Looking. Biden Touts U.S. Building World’s Largest Solar Plant — in Angola.
President Joe Biden is bragging that his administration is building one of the world’s largest solar plants, not in the United States but rather in the Central African nation of Angola.
“You know, soon — soon, Africa will have one billion people,” Biden said during remarks at the League of Conservation Voters Annual Capital Dinner.
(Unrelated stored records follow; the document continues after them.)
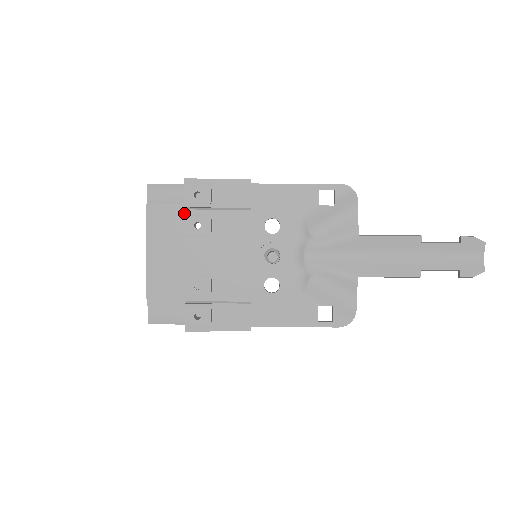
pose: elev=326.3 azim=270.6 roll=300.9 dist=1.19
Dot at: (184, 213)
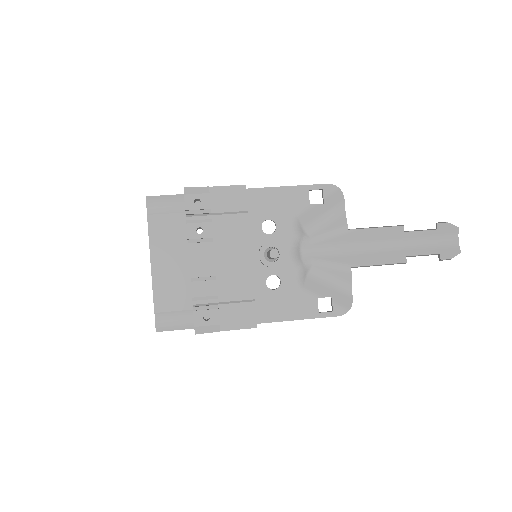
Dot at: (185, 221)
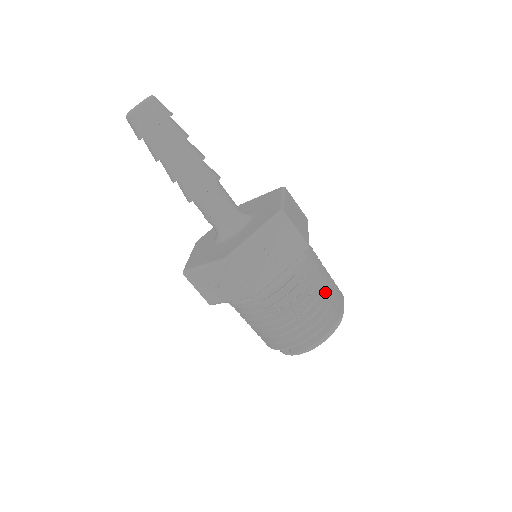
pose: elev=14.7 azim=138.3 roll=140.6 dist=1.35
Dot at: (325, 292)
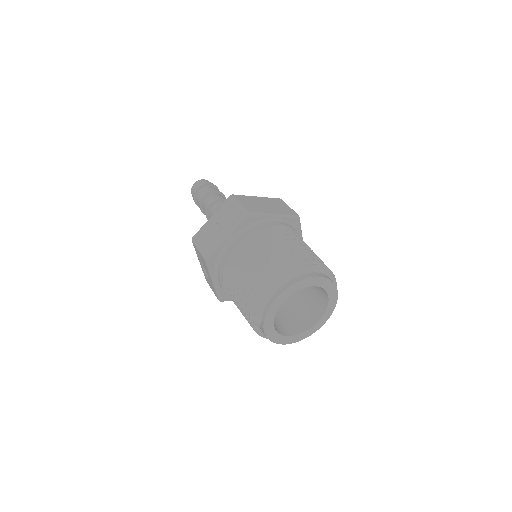
Dot at: (278, 254)
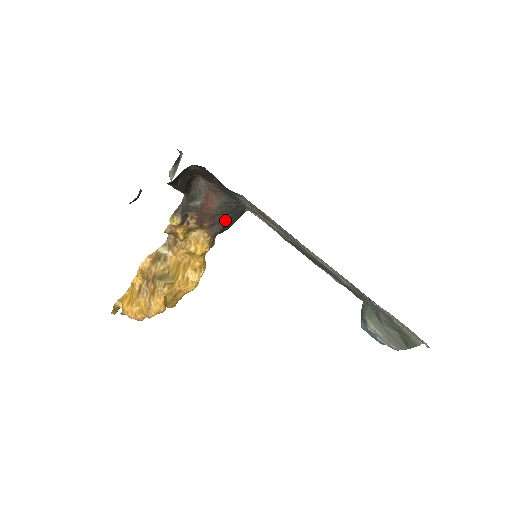
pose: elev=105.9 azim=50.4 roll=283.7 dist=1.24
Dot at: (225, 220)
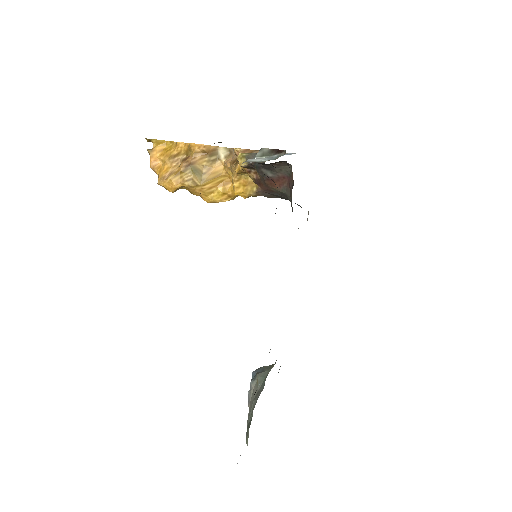
Dot at: (280, 197)
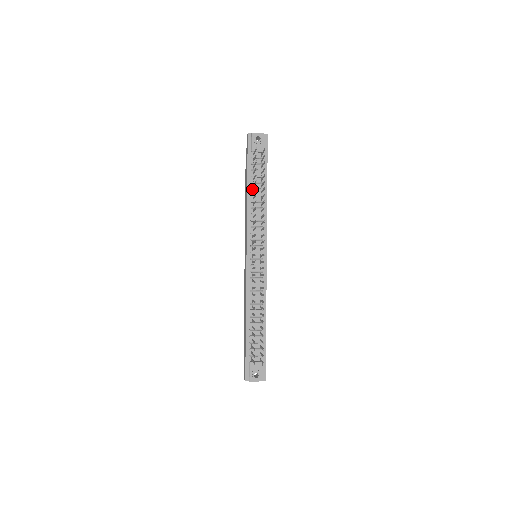
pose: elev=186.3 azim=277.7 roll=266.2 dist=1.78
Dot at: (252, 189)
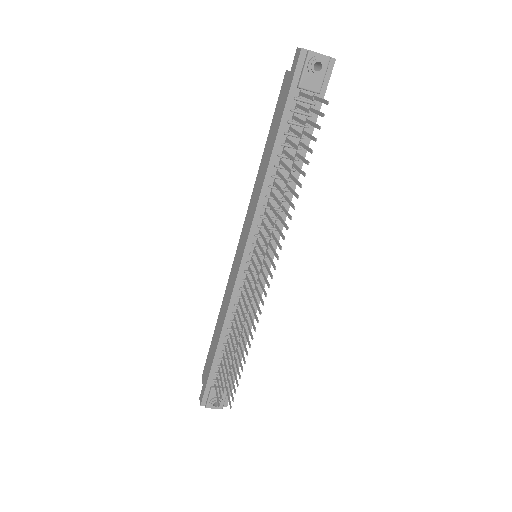
Dot at: (280, 156)
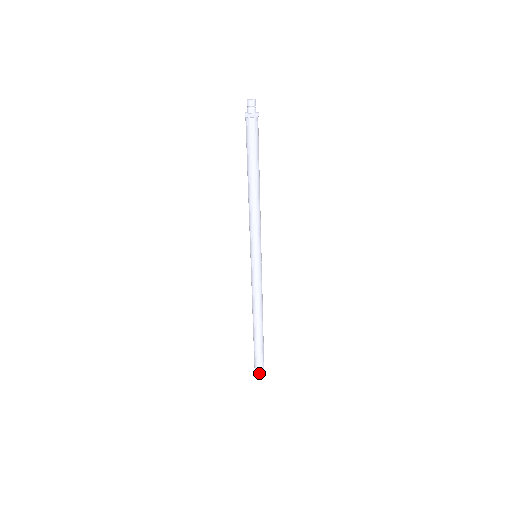
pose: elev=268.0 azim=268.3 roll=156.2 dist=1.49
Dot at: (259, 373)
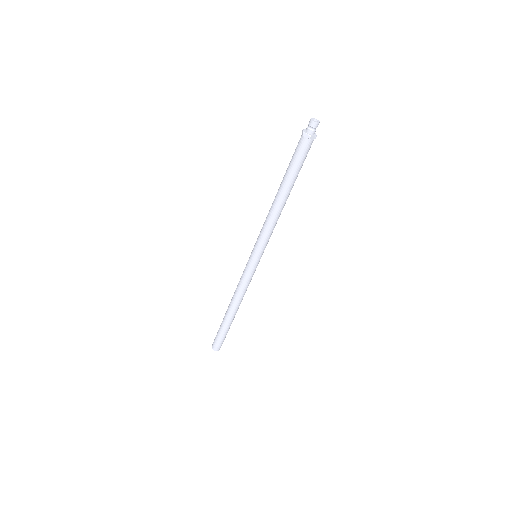
Dot at: (216, 349)
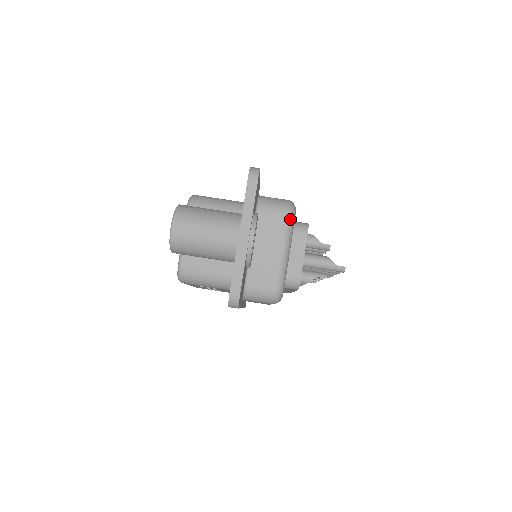
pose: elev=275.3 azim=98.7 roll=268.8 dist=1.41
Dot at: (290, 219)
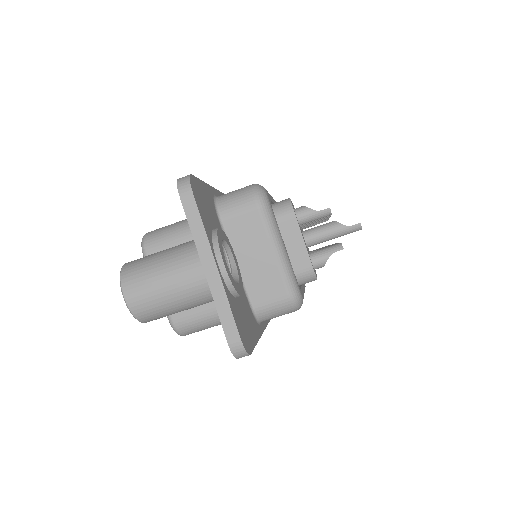
Dot at: (264, 208)
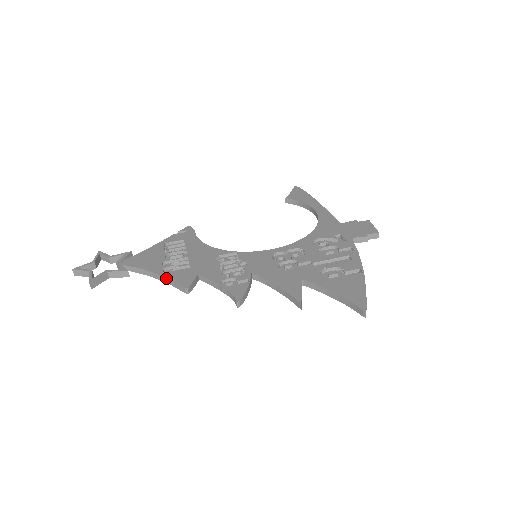
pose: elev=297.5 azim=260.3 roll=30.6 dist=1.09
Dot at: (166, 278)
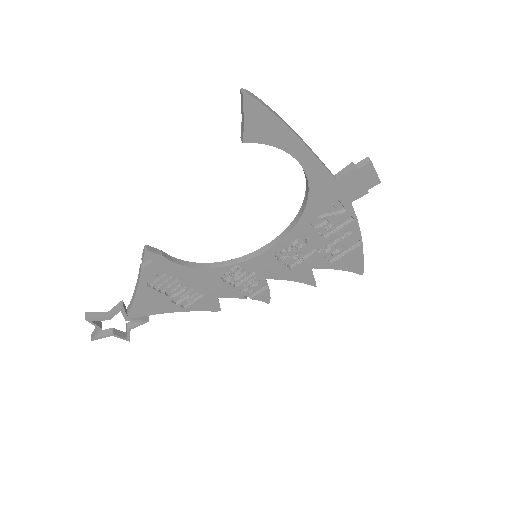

Despite Biden’s claim, Africa’s population hit one billion residents in 2009 when he was vice president in the Obama administration.
“We have plans to build … in Angola one of the largest solar plants in the world,” Biden bragged. “I can go on, but I’m not.”
Indeed, earlier this month, the U.S. Export-Import Bank announced a $900 million direct loan to Angola “to support the construction of two photovoltaic solar energy power plants in the country,” officials said.
https://twitter.com/i/status/1669187098371391490
The massive multi-million project comes as, last year, Biden decided to exempt foreign-made bifacial solar panels — the overwhelming majority of which come from China — from Section 201 tariffs on solar imports to the U.S. that were first imposed by former President Trump in January 2018 at a 30 percent rate.
After that decision, LG Electronics announced that it will be closing its Huntsville, Alabama, solar panel manufacturing plant — resulting in more than 200 Americans being laid off.
In addition, Biden has continuously sided with Chinese solar manufacturers by imposing a tariff moratorium on solar panel imports from Cambodia, Thailand, Vietnam, and Malaysia even as his Commerce Department has said that the panels are made in China but have been routed through the four southeast Asian nations to avoid U.S. tariffs.